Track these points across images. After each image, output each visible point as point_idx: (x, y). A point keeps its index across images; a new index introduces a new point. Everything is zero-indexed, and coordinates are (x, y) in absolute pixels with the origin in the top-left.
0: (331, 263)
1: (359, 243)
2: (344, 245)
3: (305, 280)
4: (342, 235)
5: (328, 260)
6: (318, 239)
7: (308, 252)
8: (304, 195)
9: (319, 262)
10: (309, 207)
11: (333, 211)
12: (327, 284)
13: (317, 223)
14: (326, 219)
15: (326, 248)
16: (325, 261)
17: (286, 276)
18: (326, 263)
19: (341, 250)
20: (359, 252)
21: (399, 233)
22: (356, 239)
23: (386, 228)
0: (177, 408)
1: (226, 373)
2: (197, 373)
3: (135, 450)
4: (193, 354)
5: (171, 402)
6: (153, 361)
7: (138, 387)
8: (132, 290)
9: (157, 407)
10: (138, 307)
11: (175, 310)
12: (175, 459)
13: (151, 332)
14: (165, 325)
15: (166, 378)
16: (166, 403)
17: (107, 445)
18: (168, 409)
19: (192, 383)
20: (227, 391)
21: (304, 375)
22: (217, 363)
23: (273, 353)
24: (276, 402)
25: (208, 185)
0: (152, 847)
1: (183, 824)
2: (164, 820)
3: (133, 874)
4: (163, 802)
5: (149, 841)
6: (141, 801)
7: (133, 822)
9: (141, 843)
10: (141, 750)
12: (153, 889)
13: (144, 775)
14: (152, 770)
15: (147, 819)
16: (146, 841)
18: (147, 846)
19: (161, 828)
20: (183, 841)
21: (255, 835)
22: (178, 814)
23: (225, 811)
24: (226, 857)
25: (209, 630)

▶ **Work to be completed**: Please reproduce all of the data above, replacing "top-left" with "upper-left" and leaving everything else unchanged.

▶ **Exercise output**:
Track these points across images. After each image, output each visible point as point_idx: (x, y). A point keeps its index across images; a new index introduces a new point. Everything is zero-indexed, and coordinates are (x, y) in absolute pixels with the origin in the upper-left.
0: (331, 263)
1: (359, 243)
2: (344, 245)
3: (305, 280)
4: (342, 235)
5: (328, 260)
6: (318, 239)
7: (308, 252)
8: (304, 195)
9: (319, 262)
10: (309, 207)
11: (333, 211)
12: (327, 284)
13: (317, 223)
14: (326, 219)
15: (326, 248)
16: (325, 261)
17: (286, 276)
18: (326, 263)
19: (341, 250)
20: (359, 252)
21: (399, 233)
22: (356, 239)
23: (386, 228)
0: (177, 408)
1: (226, 373)
2: (197, 373)
3: (135, 450)
4: (193, 354)
5: (171, 402)
6: (153, 361)
7: (138, 387)
8: (132, 290)
9: (157, 407)
10: (138, 307)
11: (175, 310)
12: (175, 459)
13: (151, 332)
14: (165, 325)
15: (166, 378)
16: (166, 403)
17: (107, 445)
18: (168, 409)
19: (192, 383)
20: (227, 391)
21: (304, 375)
22: (217, 363)
23: (273, 353)
24: (276, 402)
25: (208, 185)
0: (152, 847)
1: (183, 824)
2: (164, 820)
3: (133, 874)
4: (163, 802)
5: (149, 841)
6: (141, 801)
7: (133, 822)
9: (141, 843)
10: (141, 750)
12: (153, 889)
13: (144, 775)
14: (152, 770)
15: (147, 819)
16: (146, 841)
18: (147, 846)
19: (161, 828)
20: (183, 841)
21: (255, 835)
22: (178, 814)
23: (225, 811)
24: (226, 857)
25: (209, 630)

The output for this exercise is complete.